Zurich (awp) - D'ici 2030, Migros compte réduire de plus de deux tiers les émissions de gaz à effet de serre liées à l'exploitation du groupe, afin d'atteindre zéro émissions 20 ans plus tard. Des ONG saluent les efforts, mais dénoncent des mesures insuffisantes.
Concernant le commerce de détail, le géant orange souhaite réduire de 80% les émissions de gaz à effet de serre liées à l'exploitation (scopes 1 et 2) d'ici les huit prochaines années, selon le communiqué paru jeudi. Cela passe par trois mesures principales: 100% d'énergie renouvelables, une logistique propulsée à l'électricité ou à l'hydrogène et des installations frigorifiques économes en énergie dans les magasins. Le commerce de détail des coopératives est déjà "climatiquement neutre" depuis ce mois-ci au niveau de l'exploitation.

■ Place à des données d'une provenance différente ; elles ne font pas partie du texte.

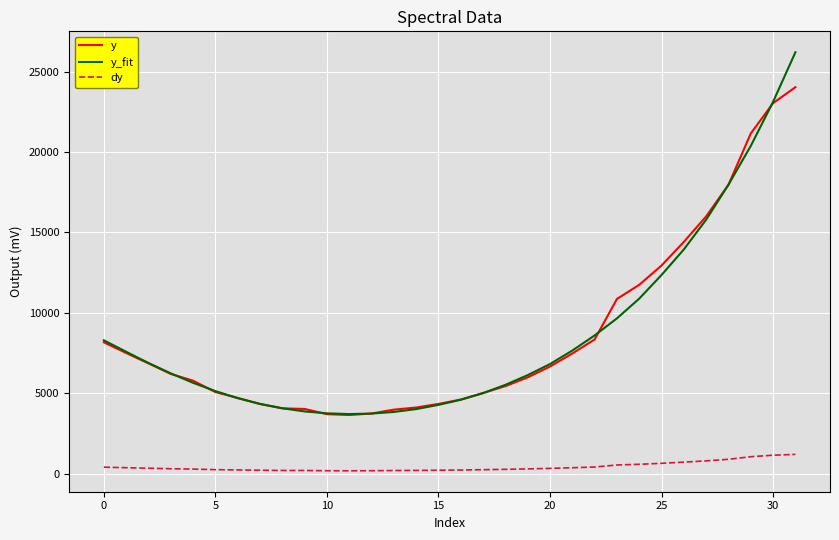

Which series has the largest range (max minus min)?

y_fit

Pour Greenpeace, "c'est bien que Migros avance et se base sur un cadre scientifique", le Science Based Targets Initiative (SBTi), salue Georg Klingler, chargé de la campagne climat pour l'ONG, auprès d'AWP. "Mais cette communication mettant en avant le commerce de détail climatiquement neutre n'est pas très honnête. Car cela ne représente que 2% à 3% des émissions de CO2 de Migros. C'est une non-nouvelle", selon lui. Les émissions restantes sont compensées par des projets liés à la protection de l'environnement dans la chaîne d'approvisionnement, dans le cadre du programme Insetting mené avec la Fondation myclimate. Le distributeur "n'achète pas de certificats de CO2", mais soutient "des projets de développement durable". Par exemple, Migros forme 1000 familles paysannes en Thaïlande à une méthode de culture du riz plus respectueuse du climat, permettant de réduire les émissions de gaz à effet de serre jusqu'à 60%. "Plus de 10% des émissions mondiales de méthane sont ainsi imputables à la culture du riz", assure Migros.
Problématique des produits
Autre ambition, baisser de 30% les émissions tout au long de la chaîne d'approvisionnement d'ici 2030, "alors que la culture et la fabrication des produits (scope 3) sont les principales sources d'émissions de gaz à effet de serre au sein du groupe". Migros explique collaborer avec ses fournisseurs, dont plus de deux tiers ont fixé leur propre agenda d'ici à 2026.
Pour Christian Lüthi, directeur de l'Alliance climatique suisse, cette réduction de 30% des émissions du scope 3 (ensemble de la chaîne de valeur en amont et en aval de la fabrication des produits) "est un signe de bonne volonté, mais ce n'est pas assez ambitieux". Il se demande aussi "si les émissions au cours de la durée de vie du groupe Migros sont toutes comprises, notamment celles des énergies fossiles vendues par Migrol?"
Greenpeace pointe de son côté le fait que "les trois quarts de toutes les émissions viennent de la production alimentaire, dont la moitié des produits animaux", notamment la viande, le lait et le fromage. Dans son communiqué, Migros dit "promouvoir une alimentation des animaux de rente plus économe en énergie". Mais pour Georg Klingler, il s'agit là de "l'optimisation d'un système qui ne fonctionne pas. Il faut que Migros mette en place de grands changements pour réduire la fabrication et la consommation de ces produits issus des animaux. Le zéro émission ne fonctionne pas avec ce qui est annoncé" ce jeudi.
Il rappelle d'ailleurs "le projet Micarna de méga-abattoir de volailles à St-Aubin", qui selon la presse locale, doit traiter 40 millions de poulets chaque année.
"Au lieu de sensibiliser les gens et de réduire la quantité d'abattage, Migros compte sur l'augmentation du nombre d'abattages par an et ne prévoit donc clairement aucune réduction de la consommation de produits d'origine animale, même si c'est justement ce qui aurait le plus grand potentiel de réduction d'émissions de gaz à effet de serre. Ces annonces semblent donc relever plus du greenwashing qu'autre chose", souligne Greenpeace, qui a récemment mené campagne contre la publicité en faveur des produits carnés.
Migros assure que les entreprises du groupe ont fixé des objectifs intermédiaires pour 2030, pour qu'au-delà de 2050, plus aucun gaz à effet de serre ne soit émis par Migros, objectif "compatible avec l'accord de Paris sur le climat". "Nous avons énormément de pain sur la planche, car le zéro net est un objectif très ambitieux", a déclaré Fabrice Zumbrunnen, président de la direction générale de la Fédération des coopératives Migros, cité dans le document.